New U.S. applications for unemployment benefits last week recorded their largest increase in eight months, but remained at levels consistent with a fairly healthy labor market.
Other data on Nov. 5 showed a surprise rise in productivity in the third quarter after a drop in self-employment led to overall hours worked falling for the first time in six years, restraining labor-related production costs.
Initial claims for state unemployment benefits increased 16,000 to a seasonally adjusted 276,000 for the week that ended on Oct. 31, the Labor Department said. It was the largest weekly increase since late February.
Still, the last week of October marked the 35th straight week that claims were below the 300,000 threshold normally associated with a strong jobs market. Claims had hovered near 42-year lows for much of October.
"There is no evidence that there has been a pickup in involuntary job separations, and we continue to expect an increase of 200,000 in private payrolls in October," said John Ryding, chief economist at RDQ Economics in New York.
The four-week moving average of claims, considered a better measure of labor market trends as it strips out week-to-week volatility, rose 3,500 to 262,750 at the end of October.
That week's claims report has no bearing on the October employment report due for release on Nov. 6.
According to a Reuters survey of economists, nonfarm payrolls rose 180,000 in October, well above the average gain of 139,000 jobs for August and September. The unemployment rate is forecast at 5.1 percent.
Solid payroll gains in October could seal the case for a December interest rate increase from the Federal Reserve.
The claims report showed the number of people still receiving benefits after an initial week of aid increased 17,000 to 2.16 million in the week that ended on Oct. 24. The four-week moving average of continuing claims, however, fell to the lowest level since November 2000.
The trend in continuing claims suggests more long-term unemployed are finding work, consistent with a low jobless rate.
The dollar was little changed against a basket of currencies, while price for U.S. Treasuries fell. Stocks on Wall Street were trading lower.
WEAK PRODUCTIVITY TREND
In a second report, the Labor Department said productivity, which measures hourly output per worker, increased at a 1.6 percent annual rate after advancing at an upwardly revised 3.5 percent rate in the second quarter.
Manufacturing productivity grew at its fastest pace in four years, led by the durable goods sector. Economists had expected productivity to contract at a 0.2 percent rate in the July-September quarter after expanding at a previously reported 3.3 percent pace in the second quarter.
Despite the surprise rise in the third quarter, the trend in productivity remained weak. Productivity increased only 0.4 percent from the same period last year.

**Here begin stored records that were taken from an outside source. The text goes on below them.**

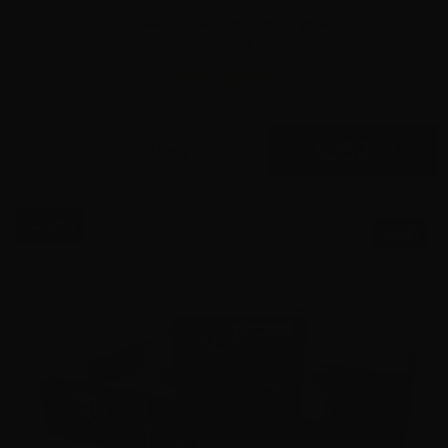
22 Long Rifle – Federal Automatch 40 grain LRN – 3250
Rounds
2
$
250.
00
40 IN STOCK
$0.84/RD
SALE!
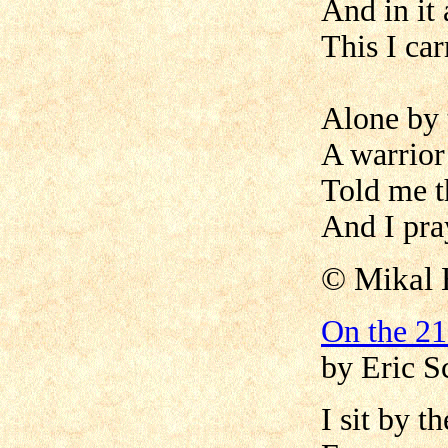
And in it 
This I car
Alone by 
A warrior
Told me th
And I pray 
©
Mikal 
On the 21
by Eric S
I sit by t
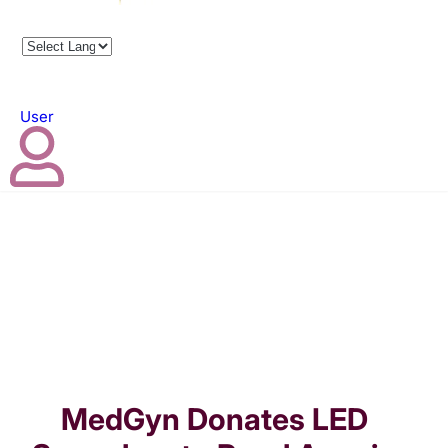
User
MedGyn Donates LED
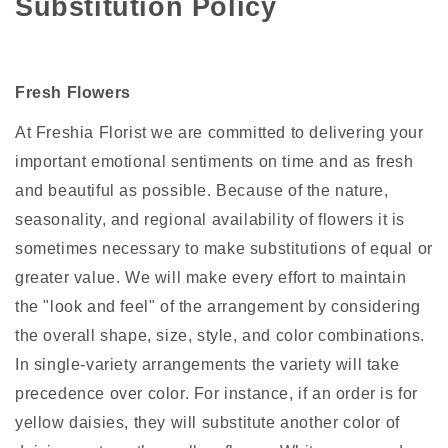
Substitution Policy
Fresh Flowers
At Freshia Florist we are committed to delivering your
important emotional sentiments on time and as fresh
and beautiful as possible. Because of the nature,
seasonality, and regional availability of flowers it is
sometimes necessary to make substitutions of equal or
greater value. We will make every effort to maintain
the "look and feel" of the arrangement by considering
the overall shape, size, style, and color combinations.
In single-variety arrangements the variety will take
precedence over color. For instance, if an order is for
yellow daisies, they will substitute another color of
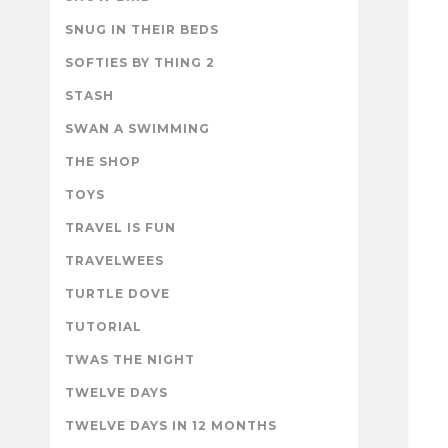
SNUG IN THEIR BEDS
SOFTIES BY THING 2
STASH
SWAN A SWIMMING
THE SHOP
TOYS
TRAVEL IS FUN
TRAVELWEES
TURTLE DOVE
TUTORIAL
TWAS THE NIGHT
TWELVE DAYS
TWELVE DAYS IN 12 MONTHS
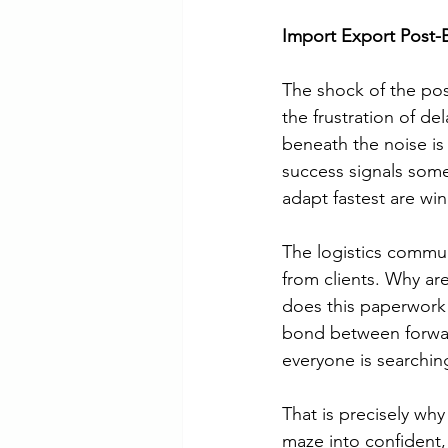
Import Export Post-
The shock of the pos
the frustration of d
beneath the noise is 
success signals som
adapt fastest are wi
The logistics commun
from clients. Why ar
does this paperwork 
bond between forwar
everyone is searching 
That is precisely why
maze into confident,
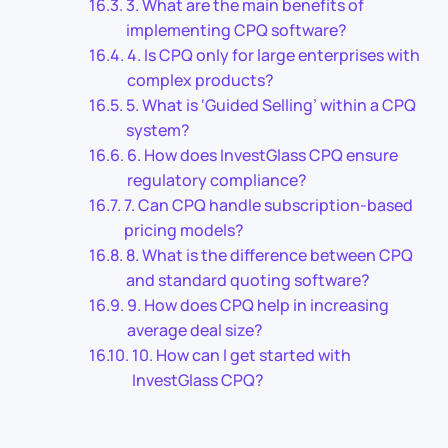
3. What are the main benefits of
implementing CPQ software?
4. Is CPQ only for large enterprises with
complex products?
5. What is ‘Guided Selling’ within a CPQ
system?
6. How does InvestGlass CPQ ensure
regulatory compliance?
7. Can CPQ handle subscription-based
pricing models?
8. What is the difference between CPQ
and standard quoting software?
9. How does CPQ help in increasing
average deal size?
10. How can I get started with
InvestGlass CPQ?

That was a slowdown from 0.8 percent in the second quarter.
Economists blame softer productivity on a lack of investment, which they say has led to an unprecedented fall in capital intensity.
"The nature of much tech investment these days may not be doing much to help productivity. Mobile apps that make it easier to waste time at work may be leisure enhancing, but they don't support labor productivity," said Ted Wieseman, an economist at Morgan Stanley in New York.
While weak productivity has boosted employment growth as companies hired more workers to increase output, it has contributed to stagnant wages and lowered the economy's speed limit. Persistently anemic productivity could continue to limit wage growth even as the labor market approaches full employment.
In the third quarter, hours worked declined at a 0.5 percent rate, the first drop since the third quarter of 2009. That reflected a fall in self-employment as well as adjustments to hours for nonprofit and government enterprise workers.
Unit labor costs, the price of labor per single unit of output, increased at a 1.4 percent rate in the third quarter after dropping at a 1.8 percent rate in the prior quarter. Unit labor costs rose 2.0 percent compared to last year.
Economists say a tightening labor market could boost productivity as employers seek to cut production-related costs.
"As qualified labor is becoming scarce and the unemployment rate has now reached a level that historically has been associated with building wage pressures, firms may be more motivated to invest in labor-saving equipment that could lead to an acceleration in output per hour," said Kevin Cummins, a senior economist at RBS in Stamford, Connecticut.